In the analysis of a study:

- Conceptualize potential effect modifiers, using your knowledge of the area of research, prior experience (from yourself and others). Ask a sequence of questions (e.g. For exposure E, disease D and factor X, a potential effect modifier: is there an association between E and D? is it biologically plausible that the association betwen E and D differs for levels of X? can such a difference be detected in this study?)
- Estimate a crude (unadjusted) association between exposure and disease.
- Stratifiy by potential effect modifiers to get stratum specific estimators. Compare/test significance of differences between stratum-specific estimators.
- Use a statistical model with interaction term.

#### Judgment

- If the stratum-specific estimators are significantly different from each other, the stratified variable is likely to be a major effect modifier.
- Statistical methods (Breslow-Day Test for Homogeneity of the ORs from Extended Mantel-Haenszel method, -2 log likelihood test from logistic regression) are available to test the statistical significance of potential effect modifiers, and to calculate the estimators of Exposure-Disease association according to the levels of significant effect modifiers.
- Most epidemiological studies are not designed to have enough statistical power to statistically identify potential effect modifiers (often not the primary objective).

**Note!**

**Absence of evidence is not the same as Evidence of absence**.

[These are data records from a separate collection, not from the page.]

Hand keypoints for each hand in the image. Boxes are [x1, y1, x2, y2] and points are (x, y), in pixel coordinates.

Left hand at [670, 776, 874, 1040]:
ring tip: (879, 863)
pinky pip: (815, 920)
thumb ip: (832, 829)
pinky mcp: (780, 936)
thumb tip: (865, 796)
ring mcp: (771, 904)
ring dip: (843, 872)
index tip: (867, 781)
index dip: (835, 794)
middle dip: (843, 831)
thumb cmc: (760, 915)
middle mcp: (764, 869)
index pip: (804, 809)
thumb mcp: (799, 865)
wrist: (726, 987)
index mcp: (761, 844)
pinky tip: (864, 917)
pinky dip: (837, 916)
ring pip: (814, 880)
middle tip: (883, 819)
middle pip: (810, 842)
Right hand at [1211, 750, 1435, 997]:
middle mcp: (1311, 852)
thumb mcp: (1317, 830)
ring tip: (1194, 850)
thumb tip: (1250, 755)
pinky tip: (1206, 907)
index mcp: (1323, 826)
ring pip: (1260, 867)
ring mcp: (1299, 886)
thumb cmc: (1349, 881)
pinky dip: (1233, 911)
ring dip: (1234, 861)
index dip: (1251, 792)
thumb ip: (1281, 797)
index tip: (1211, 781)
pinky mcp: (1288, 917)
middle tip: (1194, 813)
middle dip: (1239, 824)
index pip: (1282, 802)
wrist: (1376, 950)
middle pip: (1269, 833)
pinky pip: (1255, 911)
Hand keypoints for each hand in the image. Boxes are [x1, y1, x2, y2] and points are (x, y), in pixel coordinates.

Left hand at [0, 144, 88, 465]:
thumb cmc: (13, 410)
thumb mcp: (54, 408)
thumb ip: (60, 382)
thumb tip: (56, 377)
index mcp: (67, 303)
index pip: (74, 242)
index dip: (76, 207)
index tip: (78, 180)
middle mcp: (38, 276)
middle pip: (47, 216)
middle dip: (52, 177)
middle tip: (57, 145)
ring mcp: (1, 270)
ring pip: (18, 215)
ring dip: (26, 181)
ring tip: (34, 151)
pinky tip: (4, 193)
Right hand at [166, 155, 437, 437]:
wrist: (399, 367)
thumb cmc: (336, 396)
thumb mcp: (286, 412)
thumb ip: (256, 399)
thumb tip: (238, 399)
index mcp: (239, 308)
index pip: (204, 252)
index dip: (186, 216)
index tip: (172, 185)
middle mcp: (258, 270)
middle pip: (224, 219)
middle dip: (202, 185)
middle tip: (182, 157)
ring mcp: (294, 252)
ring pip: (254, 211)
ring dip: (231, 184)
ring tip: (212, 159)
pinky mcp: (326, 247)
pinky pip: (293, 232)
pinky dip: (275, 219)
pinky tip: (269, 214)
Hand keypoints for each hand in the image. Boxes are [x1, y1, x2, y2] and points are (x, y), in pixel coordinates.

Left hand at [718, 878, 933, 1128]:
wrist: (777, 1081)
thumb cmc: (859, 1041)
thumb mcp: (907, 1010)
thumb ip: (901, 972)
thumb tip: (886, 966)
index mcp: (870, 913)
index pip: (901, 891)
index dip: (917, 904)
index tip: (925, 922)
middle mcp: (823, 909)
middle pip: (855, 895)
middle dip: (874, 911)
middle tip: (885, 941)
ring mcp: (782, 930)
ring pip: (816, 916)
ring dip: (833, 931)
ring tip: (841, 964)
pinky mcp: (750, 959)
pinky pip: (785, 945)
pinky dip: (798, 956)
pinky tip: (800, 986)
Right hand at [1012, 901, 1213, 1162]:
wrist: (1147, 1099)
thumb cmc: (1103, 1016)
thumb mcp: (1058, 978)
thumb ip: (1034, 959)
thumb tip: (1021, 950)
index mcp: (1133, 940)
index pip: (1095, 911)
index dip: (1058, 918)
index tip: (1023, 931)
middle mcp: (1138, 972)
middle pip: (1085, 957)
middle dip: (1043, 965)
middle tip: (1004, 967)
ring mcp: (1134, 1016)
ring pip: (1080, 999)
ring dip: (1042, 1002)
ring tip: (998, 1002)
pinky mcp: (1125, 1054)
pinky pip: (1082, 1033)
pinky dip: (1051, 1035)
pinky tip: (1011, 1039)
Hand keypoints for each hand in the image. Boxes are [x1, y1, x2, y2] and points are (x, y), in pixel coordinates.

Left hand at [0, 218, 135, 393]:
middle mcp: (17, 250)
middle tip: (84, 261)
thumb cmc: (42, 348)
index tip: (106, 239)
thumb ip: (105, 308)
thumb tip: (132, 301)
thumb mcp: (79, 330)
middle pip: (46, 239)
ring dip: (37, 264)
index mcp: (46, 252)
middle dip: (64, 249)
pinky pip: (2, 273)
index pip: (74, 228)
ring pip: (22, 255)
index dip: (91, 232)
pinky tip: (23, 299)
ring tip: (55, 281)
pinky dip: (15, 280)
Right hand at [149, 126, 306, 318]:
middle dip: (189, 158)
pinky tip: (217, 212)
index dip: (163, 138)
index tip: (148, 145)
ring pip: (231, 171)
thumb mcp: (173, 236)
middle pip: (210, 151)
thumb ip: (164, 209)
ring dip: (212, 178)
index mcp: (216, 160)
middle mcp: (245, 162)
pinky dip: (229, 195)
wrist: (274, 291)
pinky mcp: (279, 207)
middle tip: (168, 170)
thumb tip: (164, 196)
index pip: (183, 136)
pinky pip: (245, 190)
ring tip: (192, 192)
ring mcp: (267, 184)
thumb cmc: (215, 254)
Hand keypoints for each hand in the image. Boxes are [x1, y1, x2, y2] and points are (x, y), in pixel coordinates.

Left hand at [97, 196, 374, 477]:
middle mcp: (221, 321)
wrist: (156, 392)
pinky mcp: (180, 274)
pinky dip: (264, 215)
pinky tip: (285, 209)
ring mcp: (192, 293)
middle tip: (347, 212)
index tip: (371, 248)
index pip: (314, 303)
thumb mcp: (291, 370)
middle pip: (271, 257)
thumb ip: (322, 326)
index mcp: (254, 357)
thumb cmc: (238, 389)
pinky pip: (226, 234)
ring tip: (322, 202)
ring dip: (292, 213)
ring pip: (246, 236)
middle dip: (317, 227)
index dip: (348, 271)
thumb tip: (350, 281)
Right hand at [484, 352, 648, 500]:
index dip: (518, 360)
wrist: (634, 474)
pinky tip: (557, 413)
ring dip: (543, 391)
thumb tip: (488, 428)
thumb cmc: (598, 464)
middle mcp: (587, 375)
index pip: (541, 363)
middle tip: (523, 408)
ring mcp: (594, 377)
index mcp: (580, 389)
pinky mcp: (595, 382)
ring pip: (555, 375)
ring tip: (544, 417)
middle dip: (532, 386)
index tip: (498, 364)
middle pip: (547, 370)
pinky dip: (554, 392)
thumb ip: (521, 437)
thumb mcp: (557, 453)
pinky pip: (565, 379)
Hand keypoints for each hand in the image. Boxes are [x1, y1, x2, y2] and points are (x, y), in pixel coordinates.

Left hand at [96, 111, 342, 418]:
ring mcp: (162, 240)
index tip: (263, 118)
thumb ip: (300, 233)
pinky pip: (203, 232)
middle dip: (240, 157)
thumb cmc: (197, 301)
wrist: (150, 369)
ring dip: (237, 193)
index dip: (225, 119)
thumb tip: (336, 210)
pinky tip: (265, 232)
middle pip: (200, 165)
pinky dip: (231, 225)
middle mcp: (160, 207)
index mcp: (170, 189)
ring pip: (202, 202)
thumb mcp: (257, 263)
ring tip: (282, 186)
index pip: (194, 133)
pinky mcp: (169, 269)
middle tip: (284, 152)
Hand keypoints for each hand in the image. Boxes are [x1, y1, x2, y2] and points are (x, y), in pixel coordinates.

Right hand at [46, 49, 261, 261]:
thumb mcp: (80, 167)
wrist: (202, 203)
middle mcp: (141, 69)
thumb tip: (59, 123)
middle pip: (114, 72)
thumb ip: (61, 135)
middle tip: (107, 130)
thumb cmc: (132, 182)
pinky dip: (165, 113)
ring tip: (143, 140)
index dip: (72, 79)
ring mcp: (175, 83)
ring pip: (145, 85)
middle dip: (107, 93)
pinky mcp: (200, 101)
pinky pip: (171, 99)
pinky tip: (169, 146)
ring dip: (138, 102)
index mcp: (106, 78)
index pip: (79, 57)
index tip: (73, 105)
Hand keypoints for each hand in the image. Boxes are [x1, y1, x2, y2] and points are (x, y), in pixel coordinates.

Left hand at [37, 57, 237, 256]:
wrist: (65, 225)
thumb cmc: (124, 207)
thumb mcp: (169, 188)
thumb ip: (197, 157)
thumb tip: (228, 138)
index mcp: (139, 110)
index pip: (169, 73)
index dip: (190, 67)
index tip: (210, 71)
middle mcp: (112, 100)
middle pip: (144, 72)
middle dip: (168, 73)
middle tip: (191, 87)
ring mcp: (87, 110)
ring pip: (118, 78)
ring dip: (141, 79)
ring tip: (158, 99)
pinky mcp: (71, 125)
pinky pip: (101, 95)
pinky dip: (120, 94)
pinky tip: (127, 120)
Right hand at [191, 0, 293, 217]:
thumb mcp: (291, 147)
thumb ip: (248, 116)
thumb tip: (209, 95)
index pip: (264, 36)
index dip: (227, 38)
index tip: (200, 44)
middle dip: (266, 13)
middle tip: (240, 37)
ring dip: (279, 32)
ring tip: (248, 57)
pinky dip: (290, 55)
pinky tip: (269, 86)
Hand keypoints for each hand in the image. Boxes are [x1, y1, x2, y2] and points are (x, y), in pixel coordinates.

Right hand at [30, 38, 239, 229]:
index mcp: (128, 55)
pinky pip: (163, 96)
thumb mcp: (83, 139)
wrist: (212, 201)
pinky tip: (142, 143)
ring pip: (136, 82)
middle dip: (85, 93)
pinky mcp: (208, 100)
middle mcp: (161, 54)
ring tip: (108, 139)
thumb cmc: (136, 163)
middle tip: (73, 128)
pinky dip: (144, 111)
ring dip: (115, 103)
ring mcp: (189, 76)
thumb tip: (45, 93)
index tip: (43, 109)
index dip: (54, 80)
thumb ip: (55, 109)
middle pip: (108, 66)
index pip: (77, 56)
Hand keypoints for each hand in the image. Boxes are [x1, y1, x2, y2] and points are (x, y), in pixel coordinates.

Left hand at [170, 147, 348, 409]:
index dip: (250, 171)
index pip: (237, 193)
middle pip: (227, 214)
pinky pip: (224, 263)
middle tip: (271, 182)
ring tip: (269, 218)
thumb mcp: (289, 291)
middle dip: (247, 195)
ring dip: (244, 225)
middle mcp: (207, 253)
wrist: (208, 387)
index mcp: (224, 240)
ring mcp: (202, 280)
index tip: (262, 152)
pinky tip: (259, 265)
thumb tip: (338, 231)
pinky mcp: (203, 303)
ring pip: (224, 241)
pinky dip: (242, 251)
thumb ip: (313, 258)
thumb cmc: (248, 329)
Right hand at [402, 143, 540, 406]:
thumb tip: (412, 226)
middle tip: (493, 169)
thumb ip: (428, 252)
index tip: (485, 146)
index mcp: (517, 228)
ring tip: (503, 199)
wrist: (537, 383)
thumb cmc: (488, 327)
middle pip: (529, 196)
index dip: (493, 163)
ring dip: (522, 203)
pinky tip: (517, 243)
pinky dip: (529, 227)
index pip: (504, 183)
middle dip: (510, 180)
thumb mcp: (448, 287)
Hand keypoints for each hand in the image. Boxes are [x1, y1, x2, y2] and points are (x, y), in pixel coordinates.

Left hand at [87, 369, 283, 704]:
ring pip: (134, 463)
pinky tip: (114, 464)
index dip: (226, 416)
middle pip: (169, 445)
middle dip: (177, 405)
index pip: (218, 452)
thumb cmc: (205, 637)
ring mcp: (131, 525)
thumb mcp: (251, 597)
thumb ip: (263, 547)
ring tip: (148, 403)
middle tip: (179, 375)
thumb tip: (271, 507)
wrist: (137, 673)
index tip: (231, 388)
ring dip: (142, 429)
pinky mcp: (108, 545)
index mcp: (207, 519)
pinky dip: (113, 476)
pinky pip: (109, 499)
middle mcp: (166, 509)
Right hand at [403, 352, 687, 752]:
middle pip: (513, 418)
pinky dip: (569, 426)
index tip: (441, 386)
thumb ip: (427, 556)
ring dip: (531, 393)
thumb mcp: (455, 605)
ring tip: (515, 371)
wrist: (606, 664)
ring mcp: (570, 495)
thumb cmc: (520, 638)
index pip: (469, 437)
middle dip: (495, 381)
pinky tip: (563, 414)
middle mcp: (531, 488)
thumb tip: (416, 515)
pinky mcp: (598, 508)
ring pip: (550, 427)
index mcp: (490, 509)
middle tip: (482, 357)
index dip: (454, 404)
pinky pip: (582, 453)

“The interactions between Exposure and race, sex… in association with Disease were statistically tested by introducing interaction-terms into the logistic regression models, and none of them were found to be statistically significant at p < 0.15 level”.

An effect modifier is a real or hypothesized relationship in *nature*, not just observed in a dataset, as compared to a confounder. Once identified as an effect modifier, a variable is not treated as a confounder.

#### Example

Here is an example of effect modification:

DIABETES (DIABETES)

Incident CHD | |||
---|---|---|---|

Frequency Percent Row Pct Col Pct |
0 | 1 | Total |

0 | 1191 | 25 | 1216 |

1 | 93 | 13 | 106 |

Total | 1248 | 38 | 1322 |

**\(CI_0 = 2.06\%\) **

**\(CI_1 = 12.26\%\)**

**RR = 6.00**

**Odds ratio = 6.66**

DIABETES (DIABETES)

Incident CHD | |||
---|---|---|---|

Frequency Percent Row Pct Col Pct |
0 | 1 | Total |

0 | 1003 | 70 | 1073 |

1 | 77 | 12 | 89 |

Total | 1080 | 82 | 1162 |

**\(CI_0 = 6.52\%\) **

**\(CI_1 = 13.48\%\)**

**RR = 2.07**

**Odds ratio = 2.23**

Combining both sexes, the OR = 4.30. Thus, sex modifies the effect of diabetes on incident CHD.